From Ergo Log
Running a marathon is an assault on the body. By the end of a marathon, men’s cortisol levels have doubled and their testosterone levels have just about halved, according to a study done at Universidade Federal de Sao Paulo, and published in 2006 in Arquivos Brasileiros de Endocrinologia e Metabologia.
The researchers monitored twenty health men aged between 25 and 42 for several days before, during and after they ran the 42.2 kilometre race. The researchers measured the levels of hormones and muscle damage-markers in the subjects’ blood.
The figure below shows the subjects’ cortisol and testosterone levels two days before the race [antes], just after the finish [final] and a day later [apos]. All measurements were done at the same time of the day – in the morning.
Immediately after finishing the marathon the subjects’ testosterone level halved, falling from 673 to 303 ng/dl. The cortisol level rose sharply, from 20.3 to 42.5 microg/dl. Although the testosterone level hadn’t completely reached the initial level, in statistical terms there had been a full recovery.
The researchers also regarded it as a complete recovery, but they based their conclusion primarily on the ratio between the catabolic cortisol and the anabolic testosterone. Because, a day after the race, the cortisol level had also not returned completely to the starting level, the ratio of cortisol to testosterone was the same as at the start.
The researchers also measured the concentrations of the enzymes LDH and CK. The higher the levels of these, the greater the amount of muscle damage in a body. Immediately after the race the concentrations had risen considerably, and a day later they were even higher.

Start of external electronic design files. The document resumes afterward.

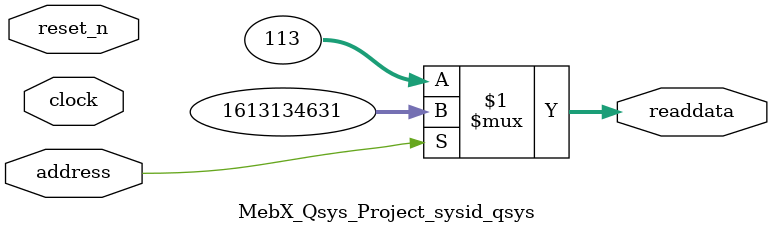
<source format=v>



// synthesis translate_off
`timescale 1ns / 1ps
// synthesis translate_on

// turn off superfluous verilog processor warnings 
// altera message_level Level1 
// altera message_off 10034 10035 10036 10037 10230 10240 10030 

module MebX_Qsys_Project_sysid_qsys (
               // inputs:
                address,
                clock,
                reset_n,

               // outputs:
                readdata
             )
;

  output  [ 31: 0] readdata;
  input            address;
  input            clock;
  input            reset_n;

  wire    [ 31: 0] readdata;
  //control_slave, which is an e_avalon_slave
  assign readdata = address ? 1613134631 : 113;

endmodule



</source>
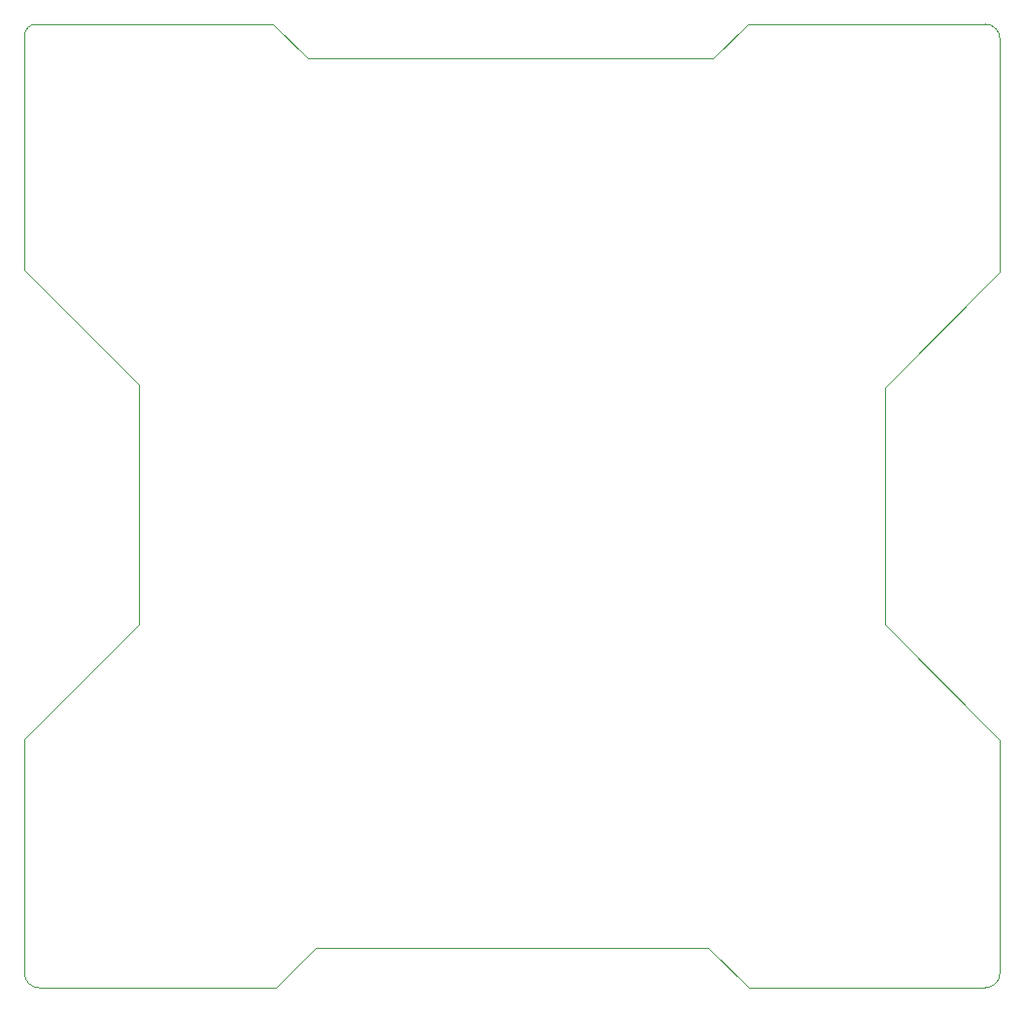
<source format=gbr>
%TF.GenerationSoftware,Altium Limited,Altium Designer,24.2.2 (26)*%
G04 Layer_Color=0*
%FSLAX45Y45*%
%MOMM*%
%TF.SameCoordinates,979FBE80-878B-4EC3-91C7-7055811A0E5A*%
%TF.FilePolarity,Positive*%
%TF.FileFunction,Profile,NP*%
%TF.Part,Single*%
G01*
G75*
%TA.AperFunction,Profile*%
%ADD86C,0.02540*%
D86*
X10450000Y2027000D02*
G03*
X10577000Y1900000I127000J0D01*
G01*
X12638500D01*
X12988499Y2250000D01*
X16411501D01*
X16761501Y1900000D01*
X18823000D01*
D02*
G03*
X18950000Y2027000I0J127000D01*
G01*
Y4063500D01*
X17950000Y5063500D01*
Y7136500D01*
X18950000Y8136500D01*
Y10173000D01*
D02*
G03*
X18823000Y10300000I-127000J0D01*
G01*
X16754750D01*
X16454750Y10000000D01*
X12918250D01*
X12618250Y10300000D01*
X10550000D01*
D02*
G03*
X10450000Y10200000I0J-100000D01*
G01*
Y8156750D01*
X11450000Y7156750D01*
Y5070250D01*
X10450000Y4070250D01*
Y2027000D01*
%TF.MD5,211f7009ae2049595b7c8c6dea1059e6*%
M02*

</source>
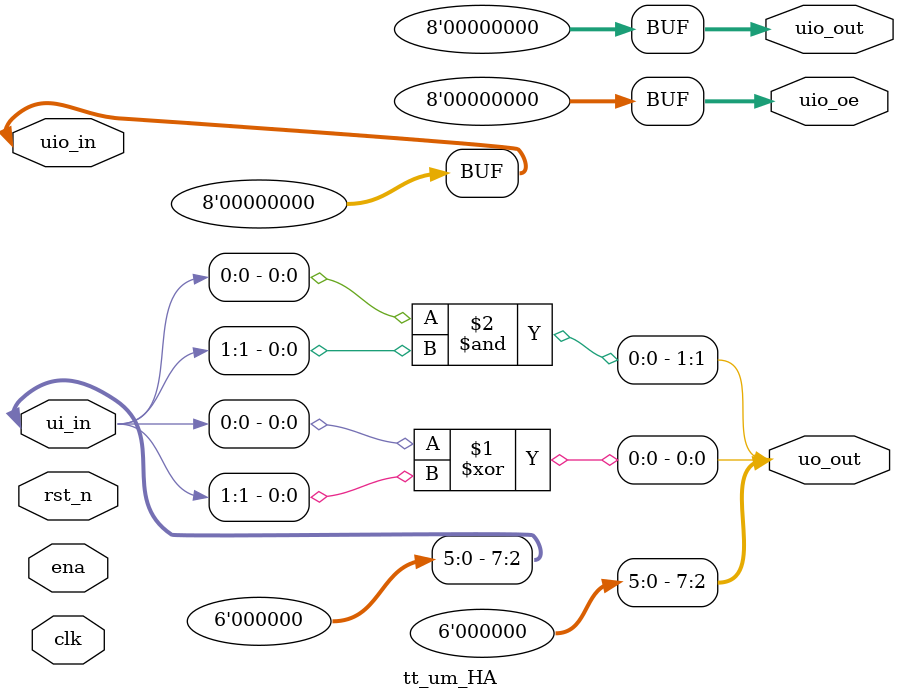
<source format=v>
/*
 * Copyright (c) 2024 Your Name
 * SPDX-License-Identifier: Apache-2.0
 */

`define default_netname none

module tt_um_HA (
    input  wire [7:0] ui_in,    // Dedicated inputs
    output wire [7:0] uo_out,   // Dedicated outputs
    input  wire [7:0] uio_in,   // IOs: Input path
    output wire [7:0] uio_out,  // IOs: Output path
    output wire [7:0] uio_oe,   // IOs: Enable path (active high: 0=input, 1=output)
    input  wire       ena,      // will go high when the design is enabled
    input  wire       clk,      // clock
    input  wire       rst_n     // reset_n - low to reset
);

  // All output pins must be assigned. If not used, assign to 0.
  // assign uo_out  = ui_in + uio_in;  // Example: ou_out is the sum of ui_in and uio_in
    assign ui_in[7:2] = 6'b000000;
    assign uo_out[7:2] = 6'b000000;
    assign uio_in = 0; 
    assign uio_out = 0; 
    assign uio_oe  = 0;
    assign uo_out[0] = ui_in[0] ^ ui_in[1]; // assigning sum
    assign uo_out[1] = ui_in[0] & ui_in[1]; // assigning carry
endmodule

</source>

“A marathon race may cause a marked physical stress, resulting in a distinct hormonal imbalance and severe cellular damage”, the Brazilians conclude in their study. You can say that again.
Would a cortisol lowering and testosterone raising supplement like phosphatidylserine be of help to marathon runners? And what about strength training? Or a diet containing more healthy fats?
Arq Bras Endocrinol Metabol. 2006 Dec;50(6):1082-7.